Ntvnews.id, Jakarta - Suasana Pulau Wayag yang biasanya tenang dan indah mendadak berubah mencekam. Sejumlah masyarakat adat dari suku Kawei secara tegas menutup akses wisata dan mengusir turis dari pulau ikonik Raja Ampat itu, sebagai bentuk penolakan atas rencana pencabutan izin tambang sejumlah perusahaan.
Dalam video yang viral di media sosial, terlihat warga adat mendatangi kapal wisatawan, meneriakkan protes keras, bahkan merusak perahu yang hendak digunakan berwisata. Aksi itu menuai sorotan luas, tetapi bagi masyarakat adat, ini bukan sekadar kemarahan, melainkan perlawanan terhadap ketidakadilan yang mereka rasakan.
Pemicu utama ketegangan ini adalah keputusan pemerintah pusat yang mencabut izin usaha pertambangan (IUP) empat perusahaan nikel yang beroperasi di wilayah adat mereka, termasuk PT Kawei Sejahtera Mining (KSM) yang berada di Pulau Kawe.
Perusahaan ini telah menjalin kesepakatan langsung dengan pemilik hak ulayat dari empat marga, yaitu Ayelo, Daat, Ayei, dan Arempele.
View this post on Instagram
“Kami tidak mengganggu wisata, tapi kenapa atas nama pariwisata justru mau mengganggu perusahaan kami yang telah kami perjuangkan demi masa depan anak cucu kami,” ujar Luther Ayelo, tokoh adat sekaligus pemilik hak ulayat Pulau Wayag.

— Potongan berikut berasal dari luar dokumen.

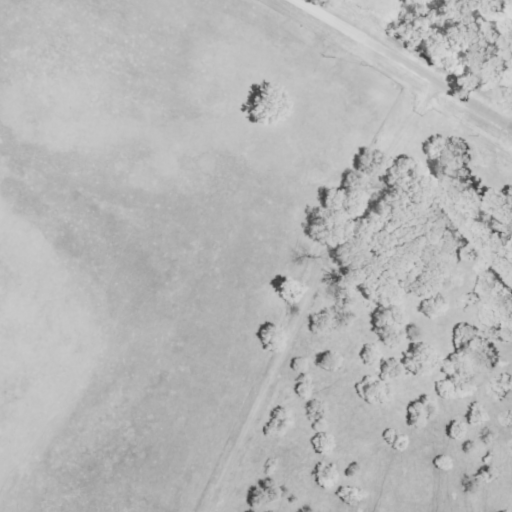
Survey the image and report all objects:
road: (404, 63)
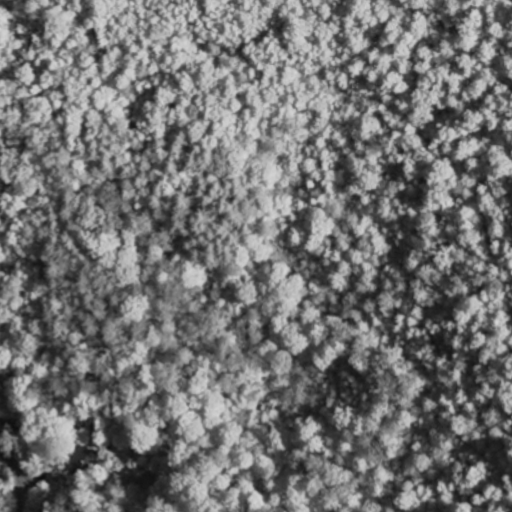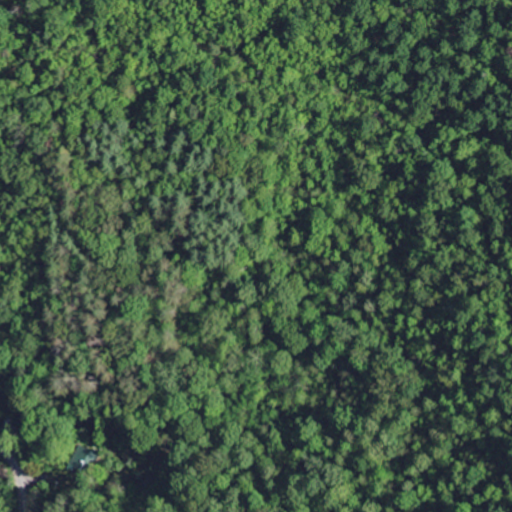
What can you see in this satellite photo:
road: (17, 479)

Masyarakat adat menilai, selama ini sektor pariwisata konservasi hanya sedikit memberikan manfaat langsung bagi ekonomi lokal. Berbeda halnya dengan tambang, yang dinilai mampu membuka lapangan kerja dan memberikan penghasilan riil bagi warga sekitar.

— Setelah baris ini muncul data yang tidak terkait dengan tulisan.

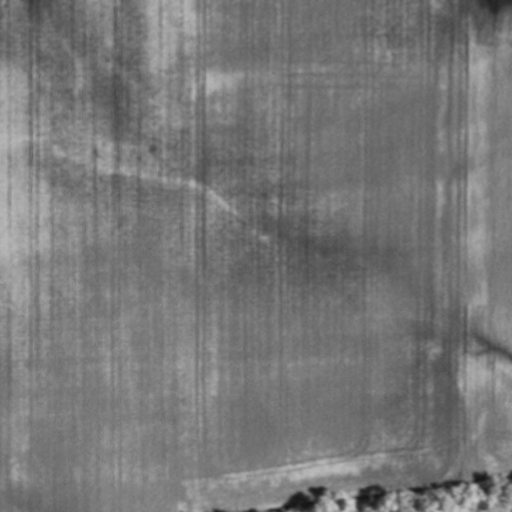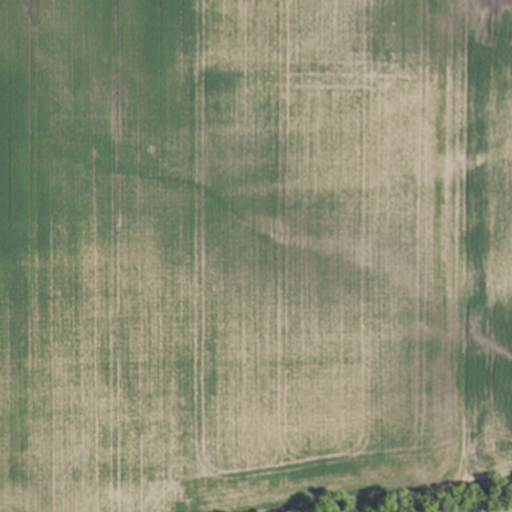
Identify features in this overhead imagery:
crop: (251, 247)
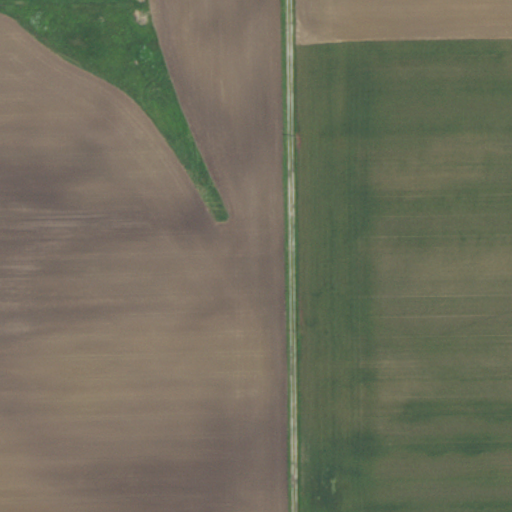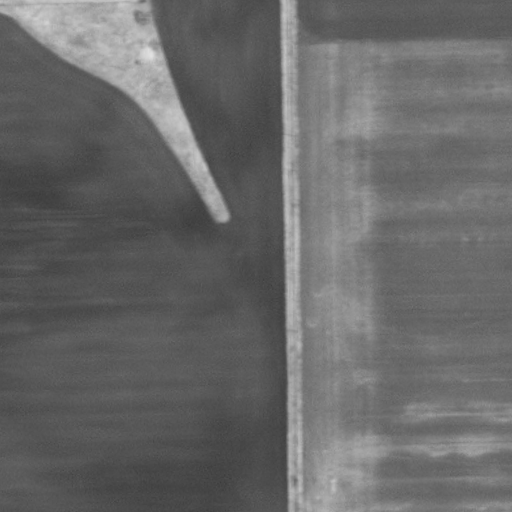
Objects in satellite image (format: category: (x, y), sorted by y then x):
road: (296, 256)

Mereka merasa dirugikan karena aspirasi mereka seolah tidak dihitung dalam pengambilan kebijakan pusat. Puluhan warga dari empat marga pun memalang pintu masuk ke kawasan wisata Wayag sejak Senin, 9 Juni 2025.
Akses masuk ditutup total dan seluruh kegiatan wisatawan dihentikan. Situasi ini membuat banyak pihak bingung, karena Raja Ampat selama ini dikenal sebagai destinasi dunia yang menjual harmoni antara ekowisata dan kearifan lokal.
Di tengah aksi tersebut, masyarakat adat juga menyampaikan kekecewaan atas beredarnya konten-konten manipulatif di media sosial yang menyudutkan gerakan mereka. Mereka merasa perjuangan mereka dikerdilkan dan dipelintir menjadi bentuk anarkisme, padahal menurut mereka, ini adalah upaya mempertahankan hak hidup di atas tanah warisan leluhur.